Steps 5 and 14 are the same, but in opposite directions—one is a request, and the other is a response.

We initially thought that the write operation had to wait for the other party to receive the message before returning, but that is not the case. The write operation is only responsible for writing data to the local operating system kernel's send buffer and then returns. The remaining task is left to the operating system kernel to asynchronously send the data to the target machine. However, if the send buffer is full, it needs to wait for space to become available, which is the actual time cost of the write operation.

We initially thought the read operation pulled data from the target machine, but that is not the case either. The read operation is only responsible for retrieving data from the local operating system kernel's receive buffer. If the buffer is empty, it needs to wait for data to arrive, which is the actual time cost of the read operation.

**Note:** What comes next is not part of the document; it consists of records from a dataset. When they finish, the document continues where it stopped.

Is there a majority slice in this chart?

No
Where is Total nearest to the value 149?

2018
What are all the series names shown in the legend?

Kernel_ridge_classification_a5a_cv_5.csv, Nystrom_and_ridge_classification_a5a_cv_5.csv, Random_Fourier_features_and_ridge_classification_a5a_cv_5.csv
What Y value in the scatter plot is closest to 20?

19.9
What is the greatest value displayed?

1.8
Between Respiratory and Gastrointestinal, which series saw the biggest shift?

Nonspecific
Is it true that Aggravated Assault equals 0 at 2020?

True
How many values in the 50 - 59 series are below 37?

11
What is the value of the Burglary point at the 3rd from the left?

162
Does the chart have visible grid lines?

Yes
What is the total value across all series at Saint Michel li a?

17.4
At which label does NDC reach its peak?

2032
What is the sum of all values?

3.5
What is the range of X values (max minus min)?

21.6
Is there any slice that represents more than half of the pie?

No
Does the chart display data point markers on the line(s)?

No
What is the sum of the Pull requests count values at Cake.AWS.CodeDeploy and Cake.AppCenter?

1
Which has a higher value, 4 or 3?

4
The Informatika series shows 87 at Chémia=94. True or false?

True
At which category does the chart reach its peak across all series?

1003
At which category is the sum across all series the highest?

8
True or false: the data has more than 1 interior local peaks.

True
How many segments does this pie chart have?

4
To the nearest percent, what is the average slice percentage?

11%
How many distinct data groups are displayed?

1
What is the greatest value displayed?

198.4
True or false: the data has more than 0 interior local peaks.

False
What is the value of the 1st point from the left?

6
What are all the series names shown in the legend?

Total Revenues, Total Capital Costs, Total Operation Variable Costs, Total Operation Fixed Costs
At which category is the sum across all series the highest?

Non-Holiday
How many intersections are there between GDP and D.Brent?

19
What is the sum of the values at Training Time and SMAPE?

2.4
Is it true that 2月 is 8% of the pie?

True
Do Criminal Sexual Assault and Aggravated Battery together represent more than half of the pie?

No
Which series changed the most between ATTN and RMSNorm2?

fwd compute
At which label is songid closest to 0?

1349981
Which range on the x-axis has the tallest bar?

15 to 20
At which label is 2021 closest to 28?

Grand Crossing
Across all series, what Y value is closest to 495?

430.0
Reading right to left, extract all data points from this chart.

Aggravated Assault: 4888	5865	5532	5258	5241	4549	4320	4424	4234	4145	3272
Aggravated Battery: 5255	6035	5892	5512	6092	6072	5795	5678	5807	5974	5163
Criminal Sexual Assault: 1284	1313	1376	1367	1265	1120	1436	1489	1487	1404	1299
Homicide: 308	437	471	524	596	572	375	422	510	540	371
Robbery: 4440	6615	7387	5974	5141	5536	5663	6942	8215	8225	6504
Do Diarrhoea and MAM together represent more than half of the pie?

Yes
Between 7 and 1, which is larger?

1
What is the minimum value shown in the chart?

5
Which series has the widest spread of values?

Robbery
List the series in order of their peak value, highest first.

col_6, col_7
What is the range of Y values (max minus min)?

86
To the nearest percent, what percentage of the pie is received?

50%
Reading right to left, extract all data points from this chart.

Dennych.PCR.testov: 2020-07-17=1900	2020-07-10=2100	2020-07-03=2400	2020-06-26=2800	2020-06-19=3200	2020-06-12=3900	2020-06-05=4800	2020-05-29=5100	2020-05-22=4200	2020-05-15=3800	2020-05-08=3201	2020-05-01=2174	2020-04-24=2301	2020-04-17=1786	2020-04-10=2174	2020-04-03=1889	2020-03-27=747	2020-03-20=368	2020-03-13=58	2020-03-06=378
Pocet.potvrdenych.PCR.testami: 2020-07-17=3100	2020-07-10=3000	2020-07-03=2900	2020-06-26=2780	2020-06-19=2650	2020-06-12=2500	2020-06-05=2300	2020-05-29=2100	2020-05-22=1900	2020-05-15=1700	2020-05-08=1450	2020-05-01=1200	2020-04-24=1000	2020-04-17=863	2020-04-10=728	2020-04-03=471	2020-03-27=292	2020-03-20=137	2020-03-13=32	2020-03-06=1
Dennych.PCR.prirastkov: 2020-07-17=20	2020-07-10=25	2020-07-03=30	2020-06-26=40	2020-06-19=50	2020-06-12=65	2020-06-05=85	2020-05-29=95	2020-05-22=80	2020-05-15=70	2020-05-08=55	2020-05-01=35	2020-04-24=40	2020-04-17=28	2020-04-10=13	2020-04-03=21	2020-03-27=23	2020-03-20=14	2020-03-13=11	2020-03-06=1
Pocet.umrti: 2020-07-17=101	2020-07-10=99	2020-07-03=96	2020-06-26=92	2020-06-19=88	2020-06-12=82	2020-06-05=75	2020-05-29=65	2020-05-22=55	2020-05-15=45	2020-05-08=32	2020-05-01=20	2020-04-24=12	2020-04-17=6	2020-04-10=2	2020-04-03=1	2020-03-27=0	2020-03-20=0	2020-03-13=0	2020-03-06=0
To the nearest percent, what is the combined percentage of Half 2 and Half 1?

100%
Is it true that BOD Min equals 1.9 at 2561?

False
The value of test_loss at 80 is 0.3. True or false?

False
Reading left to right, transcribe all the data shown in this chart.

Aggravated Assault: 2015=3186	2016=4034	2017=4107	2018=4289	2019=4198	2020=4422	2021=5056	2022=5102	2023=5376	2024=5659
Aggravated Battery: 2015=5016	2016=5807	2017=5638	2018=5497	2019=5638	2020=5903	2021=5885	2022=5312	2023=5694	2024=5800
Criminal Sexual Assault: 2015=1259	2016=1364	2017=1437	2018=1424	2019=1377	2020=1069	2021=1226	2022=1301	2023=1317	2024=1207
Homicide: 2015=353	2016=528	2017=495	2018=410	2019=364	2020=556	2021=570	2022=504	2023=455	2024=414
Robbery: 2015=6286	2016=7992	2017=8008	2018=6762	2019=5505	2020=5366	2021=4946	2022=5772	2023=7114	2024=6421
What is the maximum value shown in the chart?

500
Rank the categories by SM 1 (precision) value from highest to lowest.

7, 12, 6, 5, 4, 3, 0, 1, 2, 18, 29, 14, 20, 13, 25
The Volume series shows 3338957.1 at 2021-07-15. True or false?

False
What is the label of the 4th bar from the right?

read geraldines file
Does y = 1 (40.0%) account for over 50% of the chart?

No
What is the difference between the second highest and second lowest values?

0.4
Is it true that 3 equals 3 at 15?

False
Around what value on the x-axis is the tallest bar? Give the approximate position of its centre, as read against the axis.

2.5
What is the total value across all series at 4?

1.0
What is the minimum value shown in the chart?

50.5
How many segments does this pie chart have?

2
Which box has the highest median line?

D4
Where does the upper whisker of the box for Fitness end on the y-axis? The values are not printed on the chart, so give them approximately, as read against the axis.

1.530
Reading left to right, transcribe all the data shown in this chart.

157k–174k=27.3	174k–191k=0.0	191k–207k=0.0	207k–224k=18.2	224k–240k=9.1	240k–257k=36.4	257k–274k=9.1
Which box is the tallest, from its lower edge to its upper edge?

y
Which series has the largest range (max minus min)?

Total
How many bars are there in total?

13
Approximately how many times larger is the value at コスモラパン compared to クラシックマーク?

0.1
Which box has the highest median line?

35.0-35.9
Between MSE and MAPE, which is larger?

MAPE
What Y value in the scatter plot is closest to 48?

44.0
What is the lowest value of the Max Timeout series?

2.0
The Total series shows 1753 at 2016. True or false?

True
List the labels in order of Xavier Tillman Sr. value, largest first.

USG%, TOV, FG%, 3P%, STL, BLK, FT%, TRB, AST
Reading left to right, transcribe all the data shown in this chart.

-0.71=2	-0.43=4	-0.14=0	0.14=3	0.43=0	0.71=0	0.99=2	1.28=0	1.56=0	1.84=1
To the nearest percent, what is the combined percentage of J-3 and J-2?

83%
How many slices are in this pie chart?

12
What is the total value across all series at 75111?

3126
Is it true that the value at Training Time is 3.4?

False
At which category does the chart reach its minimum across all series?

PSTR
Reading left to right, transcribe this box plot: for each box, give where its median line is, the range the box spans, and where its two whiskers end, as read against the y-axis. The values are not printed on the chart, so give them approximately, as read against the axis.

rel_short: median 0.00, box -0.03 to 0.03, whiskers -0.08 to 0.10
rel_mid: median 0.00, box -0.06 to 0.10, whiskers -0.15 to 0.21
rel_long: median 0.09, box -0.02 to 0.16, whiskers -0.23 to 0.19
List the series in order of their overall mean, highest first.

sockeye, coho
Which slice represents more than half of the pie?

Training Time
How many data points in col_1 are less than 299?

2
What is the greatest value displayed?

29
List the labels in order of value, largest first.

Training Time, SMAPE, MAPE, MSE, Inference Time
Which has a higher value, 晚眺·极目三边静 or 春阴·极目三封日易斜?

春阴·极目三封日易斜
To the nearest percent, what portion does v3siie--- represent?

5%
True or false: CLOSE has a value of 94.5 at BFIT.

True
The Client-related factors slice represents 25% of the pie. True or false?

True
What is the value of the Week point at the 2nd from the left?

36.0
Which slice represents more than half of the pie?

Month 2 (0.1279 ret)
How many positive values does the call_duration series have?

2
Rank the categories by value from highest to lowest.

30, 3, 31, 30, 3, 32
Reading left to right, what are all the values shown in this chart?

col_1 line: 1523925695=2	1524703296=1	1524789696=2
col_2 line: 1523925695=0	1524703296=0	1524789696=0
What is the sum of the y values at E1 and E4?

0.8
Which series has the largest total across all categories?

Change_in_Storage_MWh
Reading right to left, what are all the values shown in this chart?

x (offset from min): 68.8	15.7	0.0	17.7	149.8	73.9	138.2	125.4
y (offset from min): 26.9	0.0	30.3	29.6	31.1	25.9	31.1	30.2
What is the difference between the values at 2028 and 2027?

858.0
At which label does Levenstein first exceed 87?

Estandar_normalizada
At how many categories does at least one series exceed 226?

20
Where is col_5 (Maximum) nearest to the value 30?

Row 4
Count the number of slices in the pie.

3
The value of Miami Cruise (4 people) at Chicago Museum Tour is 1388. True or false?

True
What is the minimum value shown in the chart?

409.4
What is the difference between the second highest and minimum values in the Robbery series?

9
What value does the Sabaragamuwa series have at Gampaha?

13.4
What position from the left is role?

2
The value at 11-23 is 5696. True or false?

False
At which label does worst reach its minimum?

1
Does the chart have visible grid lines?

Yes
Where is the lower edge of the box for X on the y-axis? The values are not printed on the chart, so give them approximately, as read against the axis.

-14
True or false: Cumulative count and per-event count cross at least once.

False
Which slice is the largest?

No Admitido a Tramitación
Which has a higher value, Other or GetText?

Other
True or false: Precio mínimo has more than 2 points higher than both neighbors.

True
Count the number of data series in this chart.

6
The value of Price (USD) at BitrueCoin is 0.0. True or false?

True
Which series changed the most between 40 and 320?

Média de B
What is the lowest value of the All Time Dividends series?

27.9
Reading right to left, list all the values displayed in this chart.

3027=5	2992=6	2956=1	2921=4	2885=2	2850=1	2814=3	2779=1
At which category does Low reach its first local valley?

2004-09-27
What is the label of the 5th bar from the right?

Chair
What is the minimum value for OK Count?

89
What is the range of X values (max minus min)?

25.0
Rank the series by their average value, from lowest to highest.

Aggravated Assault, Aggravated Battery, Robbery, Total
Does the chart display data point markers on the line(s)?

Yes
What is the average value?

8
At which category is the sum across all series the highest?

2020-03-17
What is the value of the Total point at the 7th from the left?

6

Therefore, for a simple request like value = redis.get(key), the write operation almost incurs no time cost, as it directly writes to the send buffer and returns. The read operation is relatively time-consuming, as it has to wait for the message to travel through the network routing to the target machine, process the response message, and return it to the current kernel's read buffer. This is the true overhead of a network round trip.

For pipelines, however, consecutive write operations incur almost no time cost. The first read operation will wait for one round-trip overhead, and then all response messages will be sent back to the kernel's read buffer, allowing subsequent read operations to immediately retrieve results from the buffer.

Conclusion

This is the essence of pipelines: they are not a feature of the server but a significant performance improvement achieved by the client through changing the order of reads and writes.